→ 提示文:
————

Live Multi Studioを野球中継で使ってみた

LMS2

Live Multi Studio(LMS)とは

以前紹介したTBSとWOWOWが開発したLive Multi Studio(LMS)を実際に番組制作で使用してみました。LMSは映像を伝送する“LMS video”、音声を伝送する“LMS audio”、制御を伝送する“LMS control”を使って映像・音声・制御信号をそれぞれ伝送することができます。今回はLMS videoをリターン、LMS controlをタリーとして活用しました。

リターン・タリーの必要性

少し番組制作の専門用語になるのでリターン・タリーについて説明させてください。
その前に番組制作においてカメラマンが撮影した映像がどのようにオンエアされているのか簡単に説明します。
番組制作では複数のカメラを使用しており、撮影した映像やVTR素材など、様々な映像がスイッチャー(以降SW)に集まり、どのカメラの映像を使うか切り替えています。
収録番組では収録後編集していますが、生放送ではSWで選択した映像がそのまま放送されています。

リターンとは

カメラマンが他のカメラマンが何を撮影しているか把握するための映像です。
番組制作では複数のカメラで同時に撮影しているので、「他のカメラマンと同じものを撮影していないか」「他に撮るべきものは何か」をカメラマンはリターンを参考にして瞬時に判断します。
リターンはSWからケーブルを通してカメラに送られ、カメラのモニタで見ることができます。ほとんどの場合はSWで選択されている映像をリターンとして送ることが多いです。

タリーとは

SWで自分のカメラが選択されているかどうかの印です。自分のカメラの映像がSWで選択されている場合は赤く点灯します。タリーもリターンと同様でSWからケーブルを通してカメラに送られ、カメラのモニタで見ることができます。

番組活用

番組制作ではワイヤレスカメラ(以降WLカメラ)という、ケーブルでSWと接続されていないカメラを使用することがあります。このWLカメラはカメラで撮影した映像を無線で送信し、受信機が受信した映像をSWに取り込んでいます。よってWLカメラにはリターンとタリーを送ることができません。
今回はLMSとTouchDesigner、iPadを使って、WLカメラマン向けのリターン・タリーを実装しました。実際に2/16(日)にMBSで放送したプロ野球中継“MBSベースボールパーク”で使用しました。

システム構成

システム構成は下図の通りです。今回はSWは“MBS本社”、WLカメラは沖縄の“バイトするならエントリー宜野座スタジアム”で運用しました。
SWからのリターンの映像とタリー信号をPCへ入力し、リターンをLMS video、タリーをLMS controlとして送信しました。
沖縄側ではLMS videoとLMS controlをiPadで受信することで、リターンとタリーを確認することができます。詳しくは前回の記事

リターン・タリーを実装するための本社側、沖縄側の設備は以下の通りです。

  • <本社側>
    • SW
    • LMS+TouchDesigner用PC
    • DIO1616BX
    • BlackmagicDesign UltraStudioo
  • <沖縄側>
    • LMS受信用iPad

「DIO1616BX」と「BlackmagicDesign UltraStudio」はSWからのリターンとタリーをPCへ入力するための変換器として使用しました。

————

→ 入力データ:
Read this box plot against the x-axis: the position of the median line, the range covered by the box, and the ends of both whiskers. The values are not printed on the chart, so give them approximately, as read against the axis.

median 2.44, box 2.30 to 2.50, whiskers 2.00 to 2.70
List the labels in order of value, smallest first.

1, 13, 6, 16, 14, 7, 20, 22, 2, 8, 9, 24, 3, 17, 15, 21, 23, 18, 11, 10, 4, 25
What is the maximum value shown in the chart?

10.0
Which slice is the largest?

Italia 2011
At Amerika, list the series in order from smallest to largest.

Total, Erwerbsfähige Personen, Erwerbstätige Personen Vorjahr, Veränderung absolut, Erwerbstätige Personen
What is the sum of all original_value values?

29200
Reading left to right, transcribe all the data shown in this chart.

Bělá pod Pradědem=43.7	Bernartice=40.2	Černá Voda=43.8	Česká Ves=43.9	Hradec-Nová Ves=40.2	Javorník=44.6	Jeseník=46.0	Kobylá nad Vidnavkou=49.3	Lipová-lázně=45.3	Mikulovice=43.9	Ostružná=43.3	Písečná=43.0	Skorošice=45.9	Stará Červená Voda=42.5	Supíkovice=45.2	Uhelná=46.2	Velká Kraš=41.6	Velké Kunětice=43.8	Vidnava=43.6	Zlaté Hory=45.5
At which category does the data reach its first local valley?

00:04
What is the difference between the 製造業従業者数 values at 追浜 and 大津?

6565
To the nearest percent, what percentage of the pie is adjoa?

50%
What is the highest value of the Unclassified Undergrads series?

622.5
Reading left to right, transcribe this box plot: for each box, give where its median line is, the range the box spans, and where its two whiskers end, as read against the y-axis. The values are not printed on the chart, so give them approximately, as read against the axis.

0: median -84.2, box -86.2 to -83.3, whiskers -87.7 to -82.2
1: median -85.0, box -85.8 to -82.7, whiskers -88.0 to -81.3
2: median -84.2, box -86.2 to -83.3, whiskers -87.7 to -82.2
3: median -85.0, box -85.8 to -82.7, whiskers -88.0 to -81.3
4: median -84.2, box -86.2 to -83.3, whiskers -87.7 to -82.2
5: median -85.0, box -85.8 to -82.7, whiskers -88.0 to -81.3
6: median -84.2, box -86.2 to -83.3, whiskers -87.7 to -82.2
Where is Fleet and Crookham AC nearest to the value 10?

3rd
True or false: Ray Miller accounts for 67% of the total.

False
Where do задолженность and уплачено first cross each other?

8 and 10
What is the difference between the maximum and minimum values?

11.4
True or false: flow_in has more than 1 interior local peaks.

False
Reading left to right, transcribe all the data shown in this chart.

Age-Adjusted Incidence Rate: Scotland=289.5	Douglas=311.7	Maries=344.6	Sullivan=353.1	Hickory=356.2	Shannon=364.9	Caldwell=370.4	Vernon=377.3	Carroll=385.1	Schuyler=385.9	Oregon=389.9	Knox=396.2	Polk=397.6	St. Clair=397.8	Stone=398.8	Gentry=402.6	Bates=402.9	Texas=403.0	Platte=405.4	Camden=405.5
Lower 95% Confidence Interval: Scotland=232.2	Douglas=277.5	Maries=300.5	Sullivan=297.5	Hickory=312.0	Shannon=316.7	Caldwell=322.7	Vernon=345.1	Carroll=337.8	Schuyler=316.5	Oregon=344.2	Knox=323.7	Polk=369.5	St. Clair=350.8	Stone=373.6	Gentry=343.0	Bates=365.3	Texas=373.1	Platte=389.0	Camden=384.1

————

→ 読解の応用:
1 – Live Multi Studioを野球中継で使用した事例の提示文によると、今回LMS videoとLMS controlはそれぞれ何として活用されましたか。
2 – Live Multi Studioを野球中継で使用した事例の提示文を、最後の文の後から書き継いでください。

→ 番号別解答:
1 – LMS videoはリターン、LMS controlはタリーとして活用されました。

2 –
タリー信号の取り込み

「DIO1616BX」は接点信号をPCへ入出力できる機器です。今回はSWからの接点信号をPCへ入力として使用します。
TouchDesignerで実装するにあたり、以下のようなChop Execute DATとTable DATを用意します。これ使えば接点信号をTable DATへ格納できます。
今回はLMS controlを使ってタリー信号を伝送したいので、取り込んだTable DATの値をCHOPへ変換し、最終的にはLMS control out CHOPへ入力することで伝送しています。

※DATとはスクリプトやデータベースを扱うことができるオペレーターで、CHOPは波形や数値を扱うことができるオペレーターです。

[Chop Execute DAT]

import ctypes
import ctypes.wintypes
import cdio
#==========================================
# 変数の宣言
#==========================================
Id = ctypes.c_short()				# 戻り値
Ret = ctypes.c_long()				# デバイスId
DeviceName = ctypes.c_char()			# デバイス名
PortNo = ctypes.c_short()				# ポート番号
Data = ctypes.c_ubyte()				# 値
PortNo = 0
#==========================================

DeviceName = "DIO000"				# デバイス名を格納
Ret.value = cdio.DioInit(DeviceName.encode(), ctypes.byref(Id)) 

def is_bit(number, bit_position):
	mask = 1 << (bit_position - 1)
	return (number & mask) != 0
	
def whileOn(channel, sampleIndex, val, prev):
	Ret.value = cdio.DioInpByte(Id, PortNo, ctypes.byref(Data))	# 1ポート入力
	print(f'DioInpByte port : data = 0x{Data.value:08b}')		# データの表示(16進数)
	for x in range(8):
		if is_bit(Data.value, x+1):
			op('table DAT名')[x,0] = 1
		else:
			op('table DAT名')[x,0] = 0

	return

使用感

リターンはカメラマンが自分が撮影する映像を判断するためのガイドの映像なので、少しくらい映像が破綻していても問題なく、それよりもリアルタイム性を求められるので、今回はLMS video out TOPの”delay parameter=0”としました。
携帯キャリアの回線を使用しましたが、遅延もほとんどなくカメラマンがオペレーションするには全く問題なかったです。

まとめ

今回はLMSとTouchDesignerを使用してWLカメラ用のリターンとタリーを実装しました。
LMSはTouchDesigner用のプラグインが提供されていて、TouchDesigner上でLMSをつかえるので、今回はそれほどコーディングせず簡単に実装できました。

LMSは放送局の技術者が作製したLMSだからこそ、痒い所に手が届く使いやすい仕様になっているなと痛感しました。
今後も番組制作で役に立つような開発を進めていきたいと思います。